Document layout analysis data:

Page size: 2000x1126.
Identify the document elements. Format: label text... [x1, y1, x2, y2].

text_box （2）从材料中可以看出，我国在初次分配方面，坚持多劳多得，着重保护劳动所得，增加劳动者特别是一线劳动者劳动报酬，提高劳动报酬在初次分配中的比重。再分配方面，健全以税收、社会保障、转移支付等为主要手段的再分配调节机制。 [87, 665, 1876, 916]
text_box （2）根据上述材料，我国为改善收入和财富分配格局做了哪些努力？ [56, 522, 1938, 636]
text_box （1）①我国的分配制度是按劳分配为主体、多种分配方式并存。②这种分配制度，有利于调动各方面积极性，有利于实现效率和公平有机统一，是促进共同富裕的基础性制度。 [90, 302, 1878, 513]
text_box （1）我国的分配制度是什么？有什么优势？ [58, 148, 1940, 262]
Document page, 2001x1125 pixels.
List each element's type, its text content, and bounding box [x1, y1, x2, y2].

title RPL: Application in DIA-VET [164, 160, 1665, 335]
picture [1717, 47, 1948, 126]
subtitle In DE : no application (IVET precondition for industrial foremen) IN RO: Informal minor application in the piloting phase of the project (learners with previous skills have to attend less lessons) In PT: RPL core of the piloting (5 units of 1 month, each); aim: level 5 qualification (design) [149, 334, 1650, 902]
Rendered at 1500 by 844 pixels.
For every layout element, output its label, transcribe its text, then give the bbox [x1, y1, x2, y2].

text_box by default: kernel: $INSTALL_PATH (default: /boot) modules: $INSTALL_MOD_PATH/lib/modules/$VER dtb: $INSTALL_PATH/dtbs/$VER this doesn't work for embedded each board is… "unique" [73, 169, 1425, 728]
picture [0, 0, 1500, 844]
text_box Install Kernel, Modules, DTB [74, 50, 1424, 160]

Problem: Transcribe the records above exactly as they appear.

Response to this task:
Page size: 2000x1126.
Identify the document elements. Format: label text... [x1, y1, x2, y2].

text_box （2）从材料中可以看出，我国在初次分配方面，坚持多劳多得，着重保护劳动所得，增加劳动者特别是一线劳动者劳动报酬，提高劳动报酬在初次分配中的比重。再分配方面，健全以税收、社会保障、转移支付等为主要手段的再分配调节机制。 [87, 665, 1876, 916]
text_box （2）根据上述材料，我国为改善收入和财富分配格局做了哪些努力？ [56, 522, 1938, 636]
text_box （1）①我国的分配制度是按劳分配为主体、多种分配方式并存。②这种分配制度，有利于调动各方面积极性，有利于实现效率和公平有机统一，是促进共同富裕的基础性制度。 [90, 302, 1878, 513]
text_box （1）我国的分配制度是什么？有什么优势？ [58, 148, 1940, 262]
Document page, 2001x1125 pixels.
List each element's type, its text content, and bounding box [x1, y1, x2, y2].

title RPL: Application in DIA-VET [164, 160, 1665, 335]
picture [1717, 47, 1948, 126]
subtitle In DE : no application (IVET precondition for industrial foremen) IN RO: Informal minor application in the piloting phase of the project (learners with previous skills have to attend less lessons) In PT: RPL core of the piloting (5 units of 1 month, each); aim: level 5 qualification (design) [149, 334, 1650, 902]
Rendered at 1500 by 844 pixels.
For every layout element, output its label, transcribe its text, then give the bbox [x1, y1, x2, y2].

text_box by default: kernel: $INSTALL_PATH (default: /boot) modules: $INSTALL_MOD_PATH/lib/modules/$VER dtb: $INSTALL_PATH/dtbs/$VER this doesn't work for embedded each board is… "unique" [73, 169, 1425, 728]
picture [0, 0, 1500, 844]
text_box Install Kernel, Modules, DTB [74, 50, 1424, 160]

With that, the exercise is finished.